Taman Shud

BY Natalie Zina WalschotsPublished Jun 24, 2014

Vancouver's Auroch are the sister band to experimental death metal group Mitochondrion; as well as sharing members (the former's vocalist/guitarist Sebastian Montesi serves as live bassist for the latter, while the latter's vocalist/guitarist Shawn Haché plays bass in the former), the pair of bands share a penchant for the blazingly technical, the profoundly textural and the deeply experimental, like a binary star shares matter. Taman Shud is the second full-length record from Auroch, and the record's name is a reference to both the Persian word for "finished" and an enduring mystery: in 1948, a man was found dead on an Australian beach with the phrase "taman shud," scrawled on the final page of the Rubaiyat, in a hidden pocket of his pants. He has never been identified, nor has his cause of death ever been established.

A marked step forward from their debut From Forgotten Worlds, with Taman Shud Auroch channel a sense of the dense complexity of this case, of competing facts and clues that lead nowhere, combined with the finality and ultimate simplicity of death.
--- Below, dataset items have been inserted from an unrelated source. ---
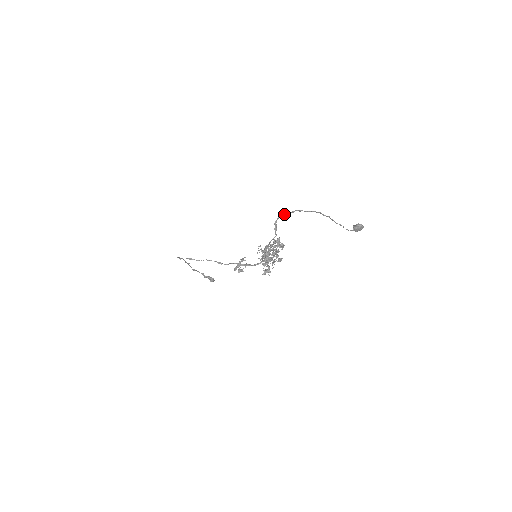
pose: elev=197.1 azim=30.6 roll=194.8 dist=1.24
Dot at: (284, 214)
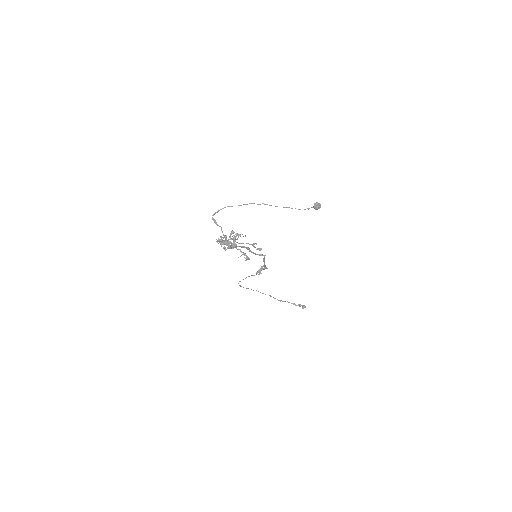
Dot at: (217, 212)
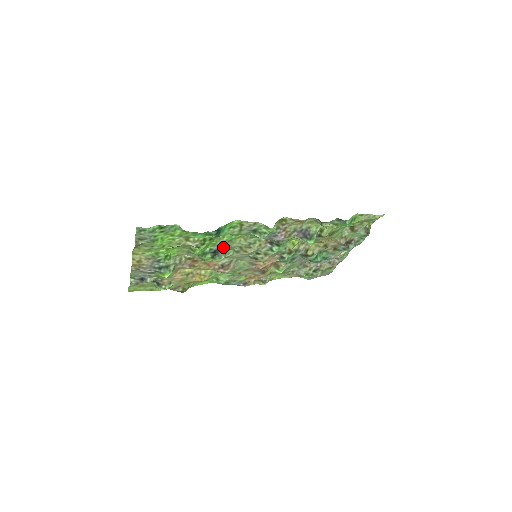
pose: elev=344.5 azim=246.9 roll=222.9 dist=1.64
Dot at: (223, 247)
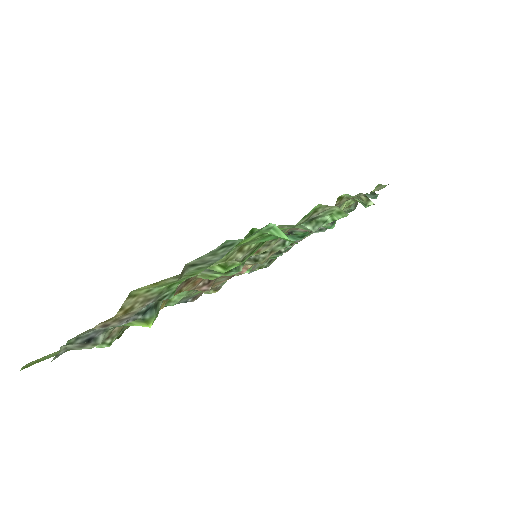
Dot at: occluded
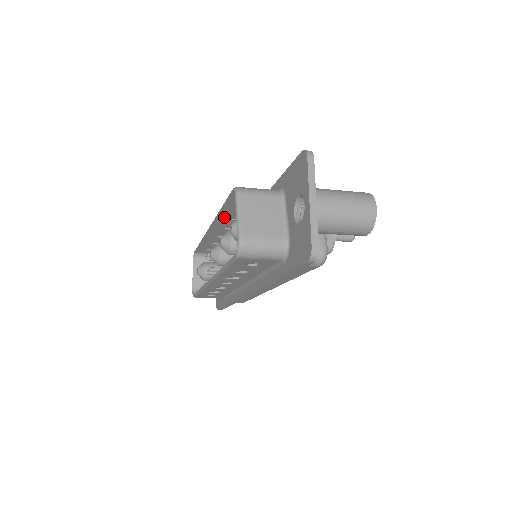
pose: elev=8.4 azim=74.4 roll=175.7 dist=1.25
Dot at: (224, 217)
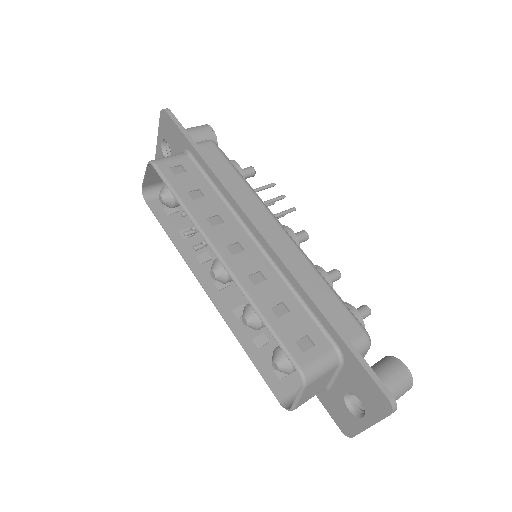
Dot at: (251, 291)
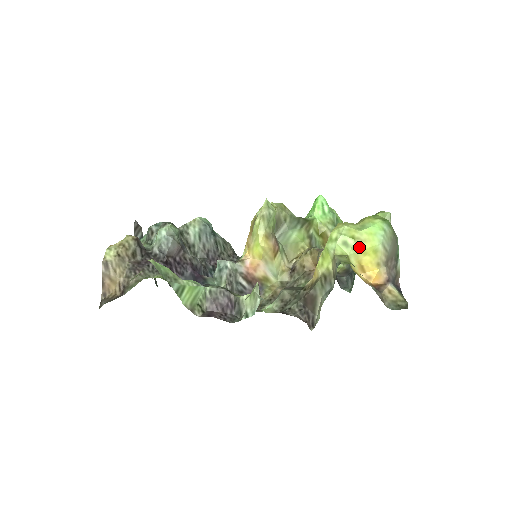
The blistering intensity and relentlessness of tracks like "Toxic Plume" are balanced against the haunted acoustic guitar passages and eerie, half-heard whispers of "The Balkan Affair," allowing for horror to creep in on several levels. The record is also more layered, almost sedimentary in its construction; in particular, the multiple vocal tracks on "Death Canonized" are used to a savage and overwhelming effect. There is a greater sense of abundance, of deluge and the sublime to this record, and it serves Auroch well.